Monday, March 12, 2012

How did they teach you to be, just a happy puppet dancing on a string?

This blog is starting to become a chronicle of my conversion to all things iPad, so I suppose I'll just continue the trend here. Today's exciting topic: "Easy Content Creation." No really; it's interesting. I swear.

The reasons people love or hate the iPad are often ironically the same. The lovers only buy apps from the the Appstore and movies from iTunes and they will happily do so for the foreseeable future. The haters want to jailbreak the devices or (better yet) promote Android and have Apps freely flowing and movies flowing and free. The lovers exclaim how easy it is to surf the net and check email, while the haters wail that these underpowered content consumers will never replace the power and functionality of a "real" computer.

But no one (much) seems to be talking about iPads creating things. I got the iPad because it is a wonderful device to hold and watch things with. But, as I've said above in the blog, I'm beginning to see exactly how powerful a tool this little baby will be.

(Please allow this digression; I will get back to the point soon.)

An annoying byproduct of technology is all the different ways it doesn't work. When the tech has been planned well, and you get to your classroom ten minutes before your kids, and the Internet gods have decided to smile upon you, Voila! A futuristic educational performance awaits.

And that happens at least once in every teacher's life.

More often then not, unfortunately, you hit a snag somewhere. Snags are normal and happen with lost books, broken DVD players, inkless whiteboard markers, etc. Technological snags seem more difficult though, perhaps because so many of us teachers are not really digital natives. And we seem to remember the tech snags longer too, creating a negative feedback loop that discourages us from ever trying anything computer-y again.

Enter the iPad as a CREATOR of content in the classroom. I will never claim that the iPad works flawlessly. I've had Apps crash, connections get dropped, and...well...I'm looking for a third thing that has gone wrong, but I can't think of one right now. In any event, things will go wrong with it. But the beauty is that this a) rarely happens and b) is easily fixable.

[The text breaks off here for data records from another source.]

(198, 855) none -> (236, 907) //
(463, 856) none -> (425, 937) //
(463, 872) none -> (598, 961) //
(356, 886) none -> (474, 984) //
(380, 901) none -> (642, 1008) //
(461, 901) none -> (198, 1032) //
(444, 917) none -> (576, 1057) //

So when you ask kids to do something in class with their iPads, you won't be waiting for 3 minutes while they boot up the machine. You won't have to worry about whether they'll record things correctly. You also (if you have an Apple TV) won't have to worry about whether they'll be able to share their work.


Case in point: Puppet Pals. Again, a full disclaimer, I know nobody who is a part of making or selling this App. I heard about it at our recent tech conference. Several teachers said their schools had bought it for their elementary kids, but then they found that their high school kids were using it too. It is an amazingly easy video production device that creates a narrated puppet show with preset characters or pictures of characters. Want Maeve to present to the class how the water cycle works? Send her off to a corner for five minutes to record a puppet of herself doing just that, and then have her upload it to the class portal from her iPad.

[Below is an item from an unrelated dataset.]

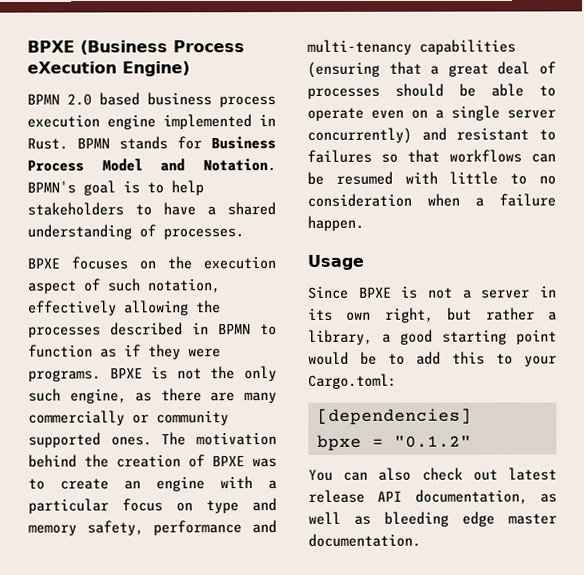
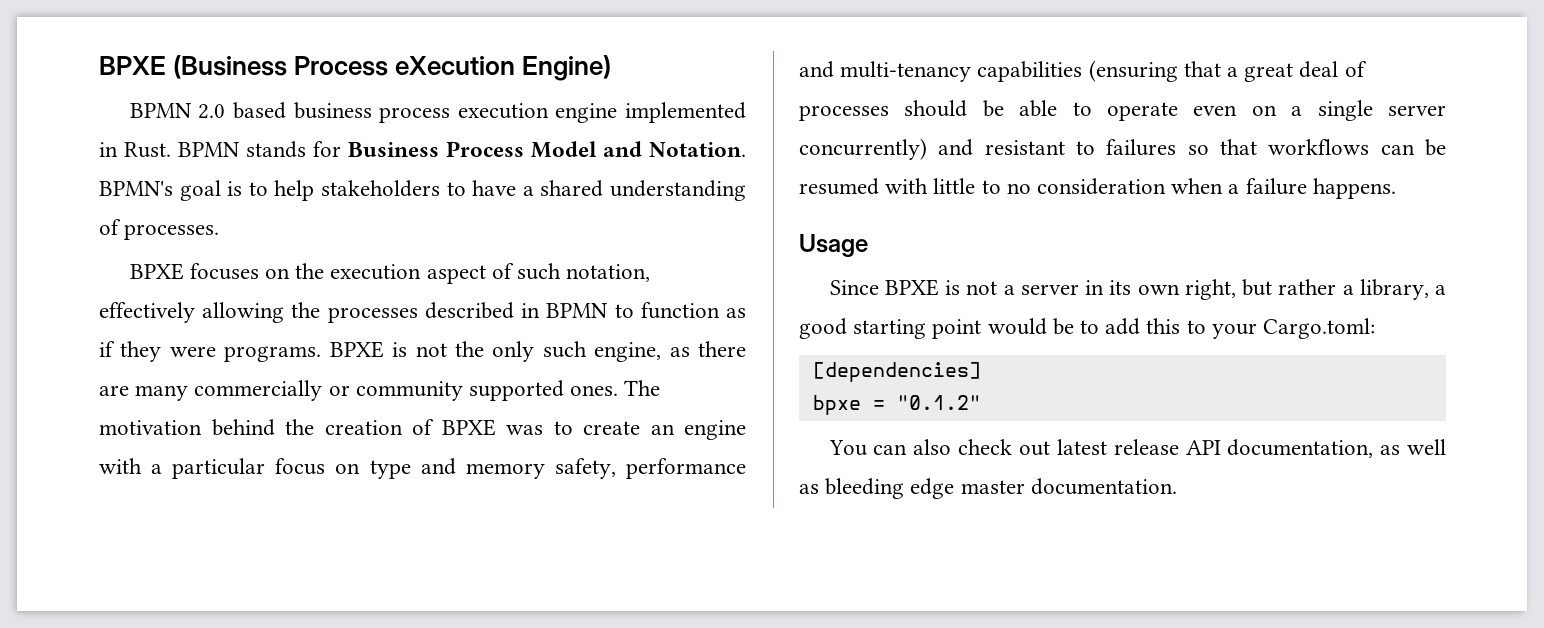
[307,215,364,231] happen. -> [1312,178,1396,199] happens.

Just how easy it is to use this App was proven to me by my three year old. She watched me play with it for no more than one minute, asked to use it, I gave her about 30 seconds of instruction, and (by herself) she made this.

Now I'm not planning on entering this movie into the Academy Award race. That would be foolish. Everyone knows they give preference to films released in Fall and Winter. But her intuitive ability to tell a story with this tool the first time around tells me that we are on the verge of something big. That something doesn't necessarily have to be the iPad, but with 60% of the tablet market cornered and blue skies for Apple's foreseeable future, I wouldn't feel so excited to be a traditional computer company right now.

1 comment:

  1. Thanks for sharing your insights, I think Puppet Pals is the next app. for us.